Tre uomini, ‘imputati per catcalling’, sono stati condannati in uno dei primi processi nei quali è stato contestato questo tipo di illecito, che rientra nella fattispecie delle molestie verbali. I tre, all’epoca dei fatti contestati, erano militari in servizio attivo a Milano. Uno di loro ha poi lasciato le Forze armate.

Un mese di reclusione, con pena sospesa e non menzione. È questa la condanna emessa dal tribunale di Milano nei confronti di tre uomini, imputati nel primo processo in Italia per un caso di catcalling. Questo comportamento non rappresenta una fattispecie di reato specifica, ma rientra nel reato di molestie verbali rivolte per strada o in un luogo pubblico previste dall’articolo 660 del codice penale. In particolare, il catcalling indica frasi moleste e insulti in luogo pubblico.

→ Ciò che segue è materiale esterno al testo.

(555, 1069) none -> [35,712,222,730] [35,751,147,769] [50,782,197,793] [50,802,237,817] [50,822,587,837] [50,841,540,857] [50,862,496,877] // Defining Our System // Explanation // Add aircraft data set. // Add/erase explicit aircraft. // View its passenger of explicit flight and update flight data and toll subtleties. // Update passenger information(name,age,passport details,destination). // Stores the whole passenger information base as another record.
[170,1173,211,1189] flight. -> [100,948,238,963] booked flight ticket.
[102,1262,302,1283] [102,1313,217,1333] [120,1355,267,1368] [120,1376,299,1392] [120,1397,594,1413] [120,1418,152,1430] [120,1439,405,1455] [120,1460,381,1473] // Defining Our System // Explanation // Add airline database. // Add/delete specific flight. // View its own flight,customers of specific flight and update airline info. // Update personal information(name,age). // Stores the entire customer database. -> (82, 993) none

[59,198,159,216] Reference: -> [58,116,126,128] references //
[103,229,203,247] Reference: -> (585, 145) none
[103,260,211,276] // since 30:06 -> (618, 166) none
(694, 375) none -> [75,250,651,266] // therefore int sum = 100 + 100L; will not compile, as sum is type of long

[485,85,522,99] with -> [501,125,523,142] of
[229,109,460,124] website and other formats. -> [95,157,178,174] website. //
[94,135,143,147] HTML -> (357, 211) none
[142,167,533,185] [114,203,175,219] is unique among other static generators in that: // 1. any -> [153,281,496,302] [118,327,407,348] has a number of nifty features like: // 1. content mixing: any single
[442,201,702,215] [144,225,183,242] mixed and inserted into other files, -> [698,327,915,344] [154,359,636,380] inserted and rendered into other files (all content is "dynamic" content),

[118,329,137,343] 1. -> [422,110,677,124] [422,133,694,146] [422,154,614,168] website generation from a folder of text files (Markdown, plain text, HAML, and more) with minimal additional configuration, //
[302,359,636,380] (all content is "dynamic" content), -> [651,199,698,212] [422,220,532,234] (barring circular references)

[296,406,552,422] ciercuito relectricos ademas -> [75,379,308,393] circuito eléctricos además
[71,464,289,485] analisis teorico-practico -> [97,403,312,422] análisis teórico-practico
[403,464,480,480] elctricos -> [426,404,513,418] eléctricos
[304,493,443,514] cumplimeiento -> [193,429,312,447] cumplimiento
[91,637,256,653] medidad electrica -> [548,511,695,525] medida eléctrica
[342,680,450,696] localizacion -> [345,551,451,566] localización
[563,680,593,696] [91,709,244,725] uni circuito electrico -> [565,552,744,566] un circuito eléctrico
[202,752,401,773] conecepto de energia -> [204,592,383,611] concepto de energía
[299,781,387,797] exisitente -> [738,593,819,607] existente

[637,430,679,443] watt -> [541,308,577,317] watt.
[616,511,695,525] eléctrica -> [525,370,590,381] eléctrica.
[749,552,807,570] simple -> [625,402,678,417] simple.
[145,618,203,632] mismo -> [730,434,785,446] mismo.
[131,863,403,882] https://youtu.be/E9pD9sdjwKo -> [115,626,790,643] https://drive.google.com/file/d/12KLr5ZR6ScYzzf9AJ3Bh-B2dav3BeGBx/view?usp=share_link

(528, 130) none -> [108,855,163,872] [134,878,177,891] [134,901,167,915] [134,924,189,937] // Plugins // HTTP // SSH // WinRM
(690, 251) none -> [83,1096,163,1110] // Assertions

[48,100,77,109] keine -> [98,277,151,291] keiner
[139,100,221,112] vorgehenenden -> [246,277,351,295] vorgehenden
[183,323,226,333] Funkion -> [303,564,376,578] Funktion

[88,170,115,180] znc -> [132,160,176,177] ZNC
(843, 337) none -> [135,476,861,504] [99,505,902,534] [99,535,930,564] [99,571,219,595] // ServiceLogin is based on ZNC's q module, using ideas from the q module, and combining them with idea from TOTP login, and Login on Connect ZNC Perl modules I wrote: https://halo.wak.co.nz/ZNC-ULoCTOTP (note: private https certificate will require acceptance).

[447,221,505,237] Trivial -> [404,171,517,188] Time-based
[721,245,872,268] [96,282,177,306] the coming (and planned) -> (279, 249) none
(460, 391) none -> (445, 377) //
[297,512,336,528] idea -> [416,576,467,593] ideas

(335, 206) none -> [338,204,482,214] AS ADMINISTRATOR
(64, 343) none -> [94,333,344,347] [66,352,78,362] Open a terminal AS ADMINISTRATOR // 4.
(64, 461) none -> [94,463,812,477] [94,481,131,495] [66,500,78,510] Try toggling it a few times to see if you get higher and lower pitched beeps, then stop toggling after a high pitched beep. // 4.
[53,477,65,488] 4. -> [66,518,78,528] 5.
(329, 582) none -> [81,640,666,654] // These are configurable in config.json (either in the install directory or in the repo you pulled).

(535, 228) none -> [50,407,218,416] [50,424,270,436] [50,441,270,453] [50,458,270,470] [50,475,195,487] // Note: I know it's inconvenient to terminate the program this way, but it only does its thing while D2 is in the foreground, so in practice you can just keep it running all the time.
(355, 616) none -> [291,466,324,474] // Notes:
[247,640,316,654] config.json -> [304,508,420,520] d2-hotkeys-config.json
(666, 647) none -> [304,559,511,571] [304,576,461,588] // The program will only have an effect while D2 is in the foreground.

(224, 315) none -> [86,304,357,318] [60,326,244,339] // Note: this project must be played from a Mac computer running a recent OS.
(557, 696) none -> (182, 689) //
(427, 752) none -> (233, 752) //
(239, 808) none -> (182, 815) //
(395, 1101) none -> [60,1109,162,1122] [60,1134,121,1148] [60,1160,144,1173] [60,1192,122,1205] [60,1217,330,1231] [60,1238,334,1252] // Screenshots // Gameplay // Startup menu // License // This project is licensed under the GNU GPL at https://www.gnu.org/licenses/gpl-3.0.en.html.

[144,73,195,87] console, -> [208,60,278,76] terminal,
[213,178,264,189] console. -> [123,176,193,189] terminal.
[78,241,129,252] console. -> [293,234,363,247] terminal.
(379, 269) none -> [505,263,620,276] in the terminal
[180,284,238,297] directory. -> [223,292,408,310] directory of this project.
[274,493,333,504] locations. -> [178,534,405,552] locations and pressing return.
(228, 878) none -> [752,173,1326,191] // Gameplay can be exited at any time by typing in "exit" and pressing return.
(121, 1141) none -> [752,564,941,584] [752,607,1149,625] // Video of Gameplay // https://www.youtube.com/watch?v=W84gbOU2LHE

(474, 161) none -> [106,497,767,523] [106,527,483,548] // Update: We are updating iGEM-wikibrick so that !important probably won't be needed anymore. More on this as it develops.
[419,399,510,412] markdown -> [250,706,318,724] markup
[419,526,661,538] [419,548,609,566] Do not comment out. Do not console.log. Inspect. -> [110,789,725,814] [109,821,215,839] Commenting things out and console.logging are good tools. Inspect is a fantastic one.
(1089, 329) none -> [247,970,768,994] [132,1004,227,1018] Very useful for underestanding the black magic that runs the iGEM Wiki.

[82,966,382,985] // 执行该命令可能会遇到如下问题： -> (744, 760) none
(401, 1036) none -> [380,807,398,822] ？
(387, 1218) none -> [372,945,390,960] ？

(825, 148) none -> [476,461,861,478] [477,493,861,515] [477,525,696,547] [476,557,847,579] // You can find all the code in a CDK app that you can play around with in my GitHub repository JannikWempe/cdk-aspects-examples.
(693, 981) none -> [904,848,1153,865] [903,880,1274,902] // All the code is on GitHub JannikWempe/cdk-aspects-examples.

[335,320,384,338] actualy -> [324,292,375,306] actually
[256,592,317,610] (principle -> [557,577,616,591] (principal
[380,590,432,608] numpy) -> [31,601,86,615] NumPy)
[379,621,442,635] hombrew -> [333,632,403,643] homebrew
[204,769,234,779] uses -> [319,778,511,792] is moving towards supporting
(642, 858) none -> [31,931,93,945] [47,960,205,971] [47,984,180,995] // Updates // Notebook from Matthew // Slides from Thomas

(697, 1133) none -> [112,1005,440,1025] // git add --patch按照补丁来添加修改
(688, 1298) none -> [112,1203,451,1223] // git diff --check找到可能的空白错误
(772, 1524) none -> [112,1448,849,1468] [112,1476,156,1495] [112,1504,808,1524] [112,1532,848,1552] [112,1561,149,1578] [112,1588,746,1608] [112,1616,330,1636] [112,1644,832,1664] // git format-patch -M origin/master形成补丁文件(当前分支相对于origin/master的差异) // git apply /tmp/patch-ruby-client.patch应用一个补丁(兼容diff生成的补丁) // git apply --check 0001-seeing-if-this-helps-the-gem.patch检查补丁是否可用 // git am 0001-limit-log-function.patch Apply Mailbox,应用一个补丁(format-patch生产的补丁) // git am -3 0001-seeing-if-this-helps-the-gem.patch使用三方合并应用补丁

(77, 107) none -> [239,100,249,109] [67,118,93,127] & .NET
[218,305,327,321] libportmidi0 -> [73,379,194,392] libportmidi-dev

Tre condanne per ‘catcalling’: cosa è successo

Secondo quanto ricostruisce il quotidiano Il Giorno, il giudice monocratico milanese Luigi Fuda ha ritenuto i tre imputati colpevoli. I fatti risalgono al mese di marzo del 2021, quando i tre – impegnati nell’operazione “Strade sicure” – avrebbero rivolto a una 19enne espressioni pesanti e insulti ripetuti nella zona di San Siro. La sentenza, oltre alla reclusione, prevede anche un risarcimento alla vittima di tremila euro e il pagamento delle spese processuali. Il giudice monocratico Luigi Fuda non ha riconosciuto le attenuanti generiche perché i tre “non hanno chiesto le scuse” alla vittima e all’epoca dei fatti non hanno considerato la giovane età della ragazza.

Cosa è il CatCalling

Molestia maschile consistente nell’espressione verbale e gestuale di apprezzamento di natura sessuale rivolto in modo esplicito, volgare e talvolta minaccioso, a una donna incontrata per strada o in un luogo pubblico

La sentenza

“Avrebbero dovuto tutelare la tranquillità pubblica – spiega il provvedimento – e invece hanno creato turbamento in una ragazza” di 19 anni, “supportandosi e spalleggiandosi a vicenda”. Il legale di parte civile, Roberta Bianchi, ha ricordato che ancora oggi la giovane “è visibilmente turbata” e quando ricorda quella vicenda piomba “in uno stato d’ansia e di paura” come allora. “Era provata per la violenza delle parole – ha aggiunto l’avvocatessa – e la petulanza dei tre militari”.

La difesa

Il legale difensore, Salvo Lo Greco, ha già annunciato che ricorrerà in appello contro la sentenza, sostenendo che i tre uomini “hanno semplicemente chiesto alla ragazza” e all’amica che era con lei “se volevano bere con loro”. Inoltre, secondo l’avvocato, “nessuno dei testi presenti ha confermato quello che ha raccontato la vittima”. Il legale ha inoltre sottolineato che la 19enne sarebbe stata “interessata a coprire un’altra situazione” ossia quella per cui il padre è stato archiviato: era intervenuto in difesa della figlia schiaffeggiando uno dei militari”.